Indeed, reported Osterhaus, SARS-CoV infection was diagnosed in about three quarters of patients diagnosed as having SARS, while metapneumovirus was ultimately diagnosed only in about 12% of patients. This Osterhaus said, suggested that SARS-CoV was the most likely cause of SARS. Producing the proof was a tour de force, taking a mere three weeks.
The team demonstrated that three different species other than humans could be infected with the coronavirus and displayed SARS symptoms. This, Osterhaus, suggested provides researcher with model systems that will allow them to study the disease’s early stages and to test vaccination and antiviral therapy.
Spotting SARS
The onset of illness in SARS can take anything up to 12 days after a person first comes into contact with the SARS coronavirus, explained Dr Maria Zambon Head of the Respiratory Virus Unit of the UK’s Health Protection Agency. Symptoms can persist for many days with most patients recovering but it being fatal in a large proportion of elderly people.
Robust tests and confirmatory checks are needed. The SARS virus can be detected in either the illness phase or by detecting footprints of the virus (antibodies) in the recovery phase, but ensuring the right test works at the right time will assist in an emergency by providing an accurate estimate of how many people have been affected or infected.
When SARS first emerged, medical researchers hunted for the virus in lung secretions. But it was soon found that the test results depended on the timing sample collection relative to the onset of illness, and that other samples including stool and blood samples might also be useful.
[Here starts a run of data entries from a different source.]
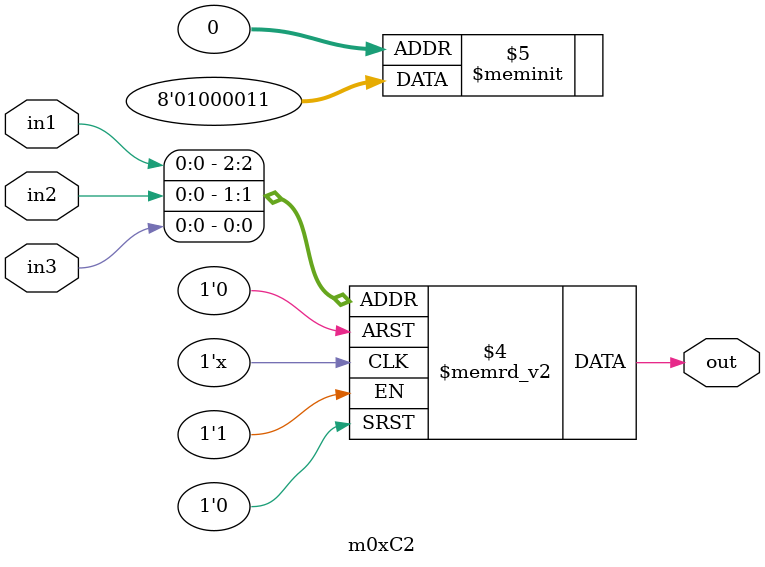
<source format=v>
module m0xC2(output out, input in1, in2, in3);

   always @(in1, in2, in3)
     begin
        case({in1, in2, in3})
          3'b000: {out} = 1'b1;
          3'b001: {out} = 1'b1;
          3'b010: {out} = 1'b0;
          3'b011: {out} = 1'b0;
          3'b100: {out} = 1'b0;
          3'b101: {out} = 1'b0;
          3'b110: {out} = 1'b1;
          3'b111: {out} = 1'b0;
        endcase // case ({in1, in2, in3})
     end // always @ (in1, in2, in3)

endmodule // m0xC2
</source>
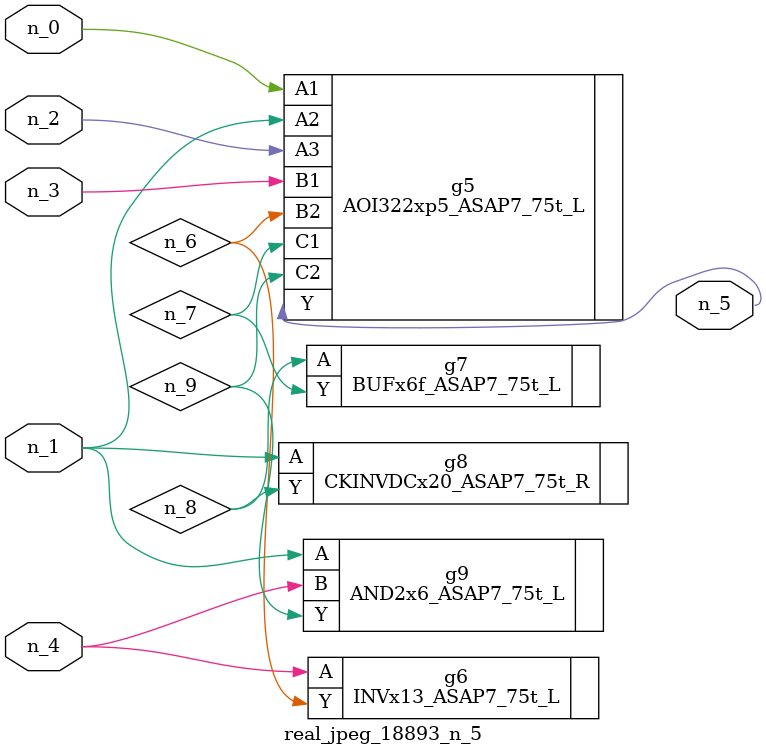
<source format=v>
module real_jpeg_18893_n_5 (n_4, n_0, n_1, n_2, n_3, n_5);

input n_4;
input n_0;
input n_1;
input n_2;
input n_3;

output n_5;

wire n_8;
wire n_6;
wire n_7;
wire n_9;

AOI322xp5_ASAP7_75t_L g5 ( 
.A1(n_0),
.A2(n_1),
.A3(n_2),
.B1(n_3),
.B2(n_6),
.C1(n_7),
.C2(n_9),
.Y(n_5)
);

CKINVDCx20_ASAP7_75t_R g8 ( 
.A(n_1),
.Y(n_8)
);

AND2x6_ASAP7_75t_L g9 ( 
.A(n_1),
.B(n_4),
.Y(n_9)
);

INVx13_ASAP7_75t_L g6 ( 
.A(n_4),
.Y(n_6)
);

BUFx6f_ASAP7_75t_L g7 ( 
.A(n_8),
.Y(n_7)
);


endmodule
</source>
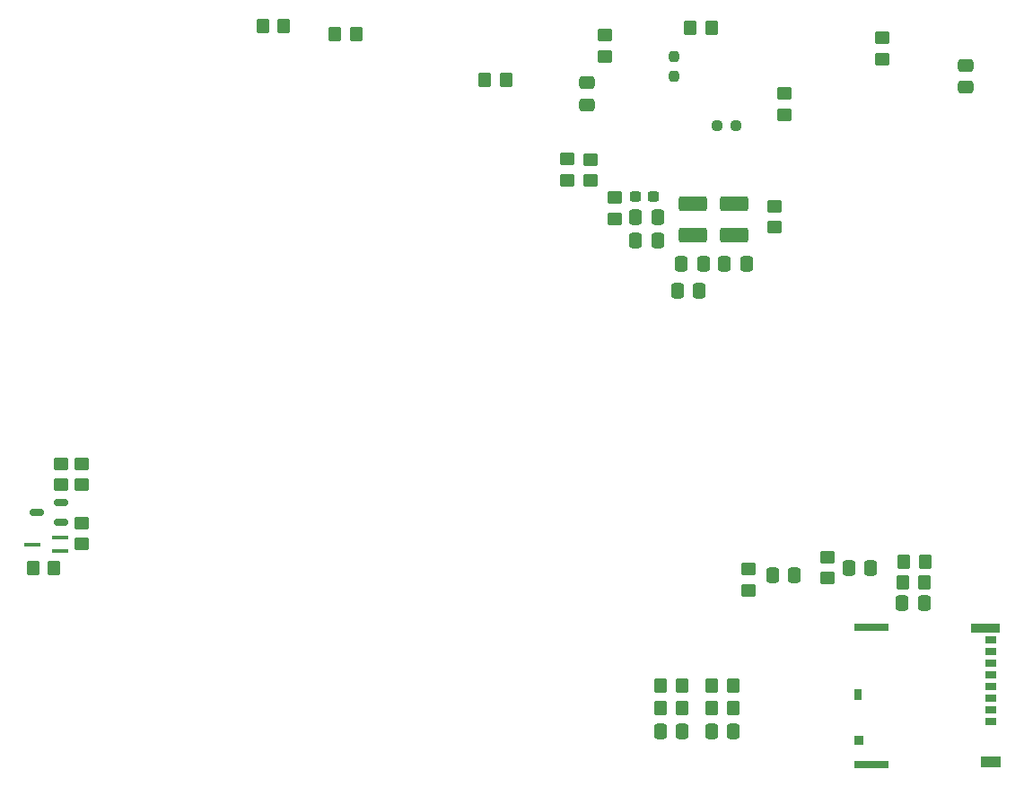
<source format=gbp>
G04 #@! TF.GenerationSoftware,KiCad,Pcbnew,7.0.7*
G04 #@! TF.CreationDate,2023-10-14T22:43:34-04:00*
G04 #@! TF.ProjectId,boardlock,626f6172-646c-46f6-936b-2e6b69636164,rev?*
G04 #@! TF.SameCoordinates,Original*
G04 #@! TF.FileFunction,Paste,Bot*
G04 #@! TF.FilePolarity,Positive*
%FSLAX46Y46*%
G04 Gerber Fmt 4.6, Leading zero omitted, Abs format (unit mm)*
G04 Created by KiCad (PCBNEW 7.0.7) date 2023-10-14 22:43:34*
%MOMM*%
%LPD*%
G01*
G04 APERTURE LIST*
G04 Aperture macros list*
%AMRoundRect*
0 Rectangle with rounded corners*
0 $1 Rounding radius*
0 $2 $3 $4 $5 $6 $7 $8 $9 X,Y pos of 4 corners*
0 Add a 4 corners polygon primitive as box body*
4,1,4,$2,$3,$4,$5,$6,$7,$8,$9,$2,$3,0*
0 Add four circle primitives for the rounded corners*
1,1,$1+$1,$2,$3*
1,1,$1+$1,$4,$5*
1,1,$1+$1,$6,$7*
1,1,$1+$1,$8,$9*
0 Add four rect primitives between the rounded corners*
20,1,$1+$1,$2,$3,$4,$5,0*
20,1,$1+$1,$4,$5,$6,$7,0*
20,1,$1+$1,$6,$7,$8,$9,0*
20,1,$1+$1,$8,$9,$2,$3,0*%
G04 Aperture macros list end*
%ADD10RoundRect,0.250000X-0.450000X0.350000X-0.450000X-0.350000X0.450000X-0.350000X0.450000X0.350000X0*%
%ADD11RoundRect,0.250000X0.337500X0.475000X-0.337500X0.475000X-0.337500X-0.475000X0.337500X-0.475000X0*%
%ADD12RoundRect,0.250000X0.350000X0.450000X-0.350000X0.450000X-0.350000X-0.450000X0.350000X-0.450000X0*%
%ADD13RoundRect,0.250000X0.450000X-0.350000X0.450000X0.350000X-0.450000X0.350000X-0.450000X-0.350000X0*%
%ADD14RoundRect,0.250000X-0.337500X-0.475000X0.337500X-0.475000X0.337500X0.475000X-0.337500X0.475000X0*%
%ADD15RoundRect,0.250000X-0.475000X0.337500X-0.475000X-0.337500X0.475000X-0.337500X0.475000X0.337500X0*%
%ADD16RoundRect,0.237500X-0.300000X-0.237500X0.300000X-0.237500X0.300000X0.237500X-0.300000X0.237500X0*%
%ADD17RoundRect,0.250000X-0.350000X-0.450000X0.350000X-0.450000X0.350000X0.450000X-0.350000X0.450000X0*%
%ADD18RoundRect,0.237500X0.237500X-0.250000X0.237500X0.250000X-0.237500X0.250000X-0.237500X-0.250000X0*%
%ADD19RoundRect,0.250001X1.074999X-0.462499X1.074999X0.462499X-1.074999X0.462499X-1.074999X-0.462499X0*%
%ADD20R,1.100000X0.700000*%
%ADD21R,0.930000X0.900000*%
%ADD22R,0.780000X1.050000*%
%ADD23R,1.830000X1.140000*%
%ADD24R,2.800000X0.860000*%
%ADD25R,3.330000X0.700000*%
%ADD26RoundRect,0.250000X0.475000X-0.337500X0.475000X0.337500X-0.475000X0.337500X-0.475000X-0.337500X0*%
%ADD27R,1.500000X0.450000*%
%ADD28RoundRect,0.150000X0.512500X0.150000X-0.512500X0.150000X-0.512500X-0.150000X0.512500X-0.150000X0*%
%ADD29RoundRect,0.237500X-0.250000X-0.237500X0.250000X-0.237500X0.250000X0.237500X-0.250000X0.237500X0*%
G04 APERTURE END LIST*
D10*
X116160000Y-109250000D03*
X116160000Y-111250000D03*
D11*
X179631500Y-134493000D03*
X177556500Y-134493000D03*
D12*
X158175200Y-73025000D03*
X156175200Y-73025000D03*
D11*
X180869500Y-90424000D03*
X178794500Y-90424000D03*
D13*
X118120000Y-111260000D03*
X118120000Y-109260000D03*
D14*
X195550000Y-122390000D03*
X197625000Y-122390000D03*
D12*
X197647500Y-120440000D03*
X195647500Y-120440000D03*
X197687500Y-118540000D03*
X195687500Y-118540000D03*
D13*
X163957000Y-82534000D03*
X163957000Y-80534000D03*
D14*
X170412500Y-85979000D03*
X172487500Y-85979000D03*
D15*
X201574400Y-71657300D03*
X201574400Y-73732300D03*
D13*
X168426000Y-86159600D03*
X168426000Y-84159600D03*
D16*
X170357500Y-84016600D03*
X172082500Y-84016600D03*
D17*
X135230000Y-67970000D03*
X137230000Y-67970000D03*
D18*
X173990000Y-72667500D03*
X173990000Y-70842500D03*
D11*
X176408500Y-92906600D03*
X174333500Y-92906600D03*
D10*
X183515000Y-84963000D03*
X183515000Y-86963000D03*
D19*
X175768000Y-87720500D03*
X175768000Y-84745500D03*
D14*
X170412500Y-88233000D03*
X172487500Y-88233000D03*
D19*
X179705000Y-87720500D03*
X179705000Y-84745500D03*
D20*
X203897400Y-133545600D03*
X203897400Y-132445600D03*
X203897400Y-131345600D03*
X203897400Y-130245600D03*
X203897400Y-129145600D03*
X203897400Y-128045600D03*
X203897400Y-126945600D03*
X203897400Y-125845600D03*
D21*
X191432400Y-135335600D03*
D22*
X191357400Y-131070600D03*
D23*
X203882400Y-137425600D03*
D24*
X203397400Y-124765600D03*
D25*
X192632400Y-137645600D03*
X192632400Y-124685600D03*
D26*
X165771600Y-75408100D03*
X165771600Y-73333100D03*
D10*
X193675000Y-69104000D03*
X193675000Y-71104000D03*
D17*
X175566200Y-68146900D03*
X177566200Y-68146900D03*
D10*
X188468000Y-118075200D03*
X188468000Y-120075200D03*
D12*
X115530000Y-119120000D03*
X113530000Y-119120000D03*
D27*
X116150000Y-116220000D03*
X116150000Y-117520000D03*
X113490000Y-116870000D03*
D14*
X190512500Y-119130000D03*
X192587500Y-119130000D03*
D28*
X116165000Y-112890000D03*
X116165000Y-114790000D03*
X113890000Y-113840000D03*
D17*
X142050000Y-68760000D03*
X144050000Y-68760000D03*
D14*
X174730500Y-90424000D03*
X176805500Y-90424000D03*
D17*
X177594000Y-130175000D03*
X179594000Y-130175000D03*
D12*
X174752000Y-132334000D03*
X172752000Y-132334000D03*
D17*
X177594000Y-132334000D03*
X179594000Y-132334000D03*
D10*
X181030000Y-119210000D03*
X181030000Y-121210000D03*
D12*
X174752000Y-130175000D03*
X172752000Y-130175000D03*
D14*
X183295000Y-119820000D03*
X185370000Y-119820000D03*
X172714500Y-134493000D03*
X174789500Y-134493000D03*
D29*
X178066700Y-77367100D03*
X179891700Y-77367100D03*
D13*
X167498800Y-70849400D03*
X167498800Y-68849400D03*
D10*
X184465600Y-74335100D03*
X184465600Y-76335100D03*
D13*
X166116000Y-82550000D03*
X166116000Y-80550000D03*
X118180000Y-116860000D03*
X118180000Y-114860000D03*
M02*

</source>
This provides doctors with a dilemma – how to tell whether or not a patient suffering symptoms resembling SARS is infected with that or another virus with similar symptoms.
A robust test, said Zambon, will not only help doctors bring an epidemic under control, but would allow them to estimate the disease’s true burden. Albert Osterhaus, Malik Peiris and colleagues in proving SARS coronavirus to be the primary cause of the disease in April 2003 provided the basis for diagnostic tests.
Molecular tests have to be able to work fast, finding the telltale genetic fingerprints of the virus within 12 hours of sample collection to provide doctors with confirmation of a case. A rapid test is no simple task and raises quality control issues, such as ensuring good confirmation strategies and communication so that doctors understand that they have to cope with a margin of error when a negative result may be falsely negative.
To ensure the most robust and accurate tests are developed, requires a strong research infrastructure, Zambon emphasized. What you do in normal conditions determines what you do in an emergency. If you do not have a strong R&D capability, there will be no capacity to deal with an emergency, such as having to develop new tests quickly to meet an unanticipated threat, such as SARS.